As the district court did, the Fourth Circuit passes on determining whether intermediate or strict scrutiny applies to this sort of regulation. However, the opinion notes that in either case, the government has the burden of proving that it actually tried other, narrower, methods to address the problem:
To prove that a content-neutral restriction on protected speech is narrowly tailored to serve a significant governmental interest, the government must, inter alia, present evidence showing that — before enacting the speech-restricting law — it “seriously undertook to address the problem with less intrusive tools readily available to it.” See McCullen, 573 U.S. at 494. In other words, the government is obliged to demonstrate that it actually tried or considered less speech-restrictive alternatives and that such alternatives were inadequate to serve the government’s interest.”
This is good. Too often, new regulation is just flung against whatever parade of horribles is currently occupying the community’s imagination. The Billups decision is a reminder that those making the laws must do much more when their laws impact speech.
And don’t sleep on the nod to empiricism. Besides taking speech impacts seriously and minimizing harms, the court emphasizes that regulators who want their rules to survive First Amendment scrutiny need to ground those rules in actual data.
Vocational Training is First Amendment-Protected Speech
In Pacific Coast Horseshoeing School, Inc. v. Kirchmeyer, the 9th Circuit found that a California law prohibiting people from enrolling in vocational training unless they possess certain educational credentials implicates speech rights.
This case nicely illustrates the limitations of state arguments that licensing simply goes to conduct, rather than speech. As the court notes, laws that regulate conduct nonetheless impact speech when the conduct in question consists of communicating a message. And just like the conduct at question in Billups — leading tours — consists of communicating a message, so does the conduct of training people to become farriers.
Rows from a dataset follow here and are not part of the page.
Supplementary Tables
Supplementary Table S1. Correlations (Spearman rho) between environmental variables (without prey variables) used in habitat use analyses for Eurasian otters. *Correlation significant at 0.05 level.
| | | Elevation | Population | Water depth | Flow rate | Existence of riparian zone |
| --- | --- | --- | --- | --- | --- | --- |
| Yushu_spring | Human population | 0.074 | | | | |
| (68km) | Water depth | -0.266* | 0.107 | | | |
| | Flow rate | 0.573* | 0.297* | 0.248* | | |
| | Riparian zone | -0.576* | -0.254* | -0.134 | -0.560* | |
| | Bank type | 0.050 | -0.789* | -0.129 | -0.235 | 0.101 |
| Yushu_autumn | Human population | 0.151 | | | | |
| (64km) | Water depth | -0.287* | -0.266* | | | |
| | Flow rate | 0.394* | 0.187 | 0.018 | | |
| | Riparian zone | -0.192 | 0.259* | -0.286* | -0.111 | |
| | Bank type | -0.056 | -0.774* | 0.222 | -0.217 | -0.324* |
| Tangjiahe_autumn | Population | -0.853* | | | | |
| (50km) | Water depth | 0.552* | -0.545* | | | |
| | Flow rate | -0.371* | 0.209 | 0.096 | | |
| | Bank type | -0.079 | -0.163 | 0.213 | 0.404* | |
A Win for Midwives in Georgia
The Pacific Legal Foundation (which, along with the Institute for Justice, is one of the leading lights in pushing back against overreaching licensing regulation) sued the Georgia Board of Nursing for threatening to fine midwives for . . . referring to themselves as “midwives.”
Note that these fines weren’t threatened for unlicensed midwives selling their services. Rather, the Board threatened fines against non-practicing midwives who, in the context of providing advice and perspective to the public, merely referred to themselves — accurately — as midwives.
The case did not result in a final appellate decision. Surely taking heed of the instructive lesson learned by the Engineering Board in Oregon when it tried a similar move, the Georgia Board of Nursing quickly folded up its tent. But in so doing, the Board signed a consent decree that prevents it from pursuing future cases or fines against non-practicing midwives. That should act as a semi-permanent barrier against future unconstitutional behavior by the Board.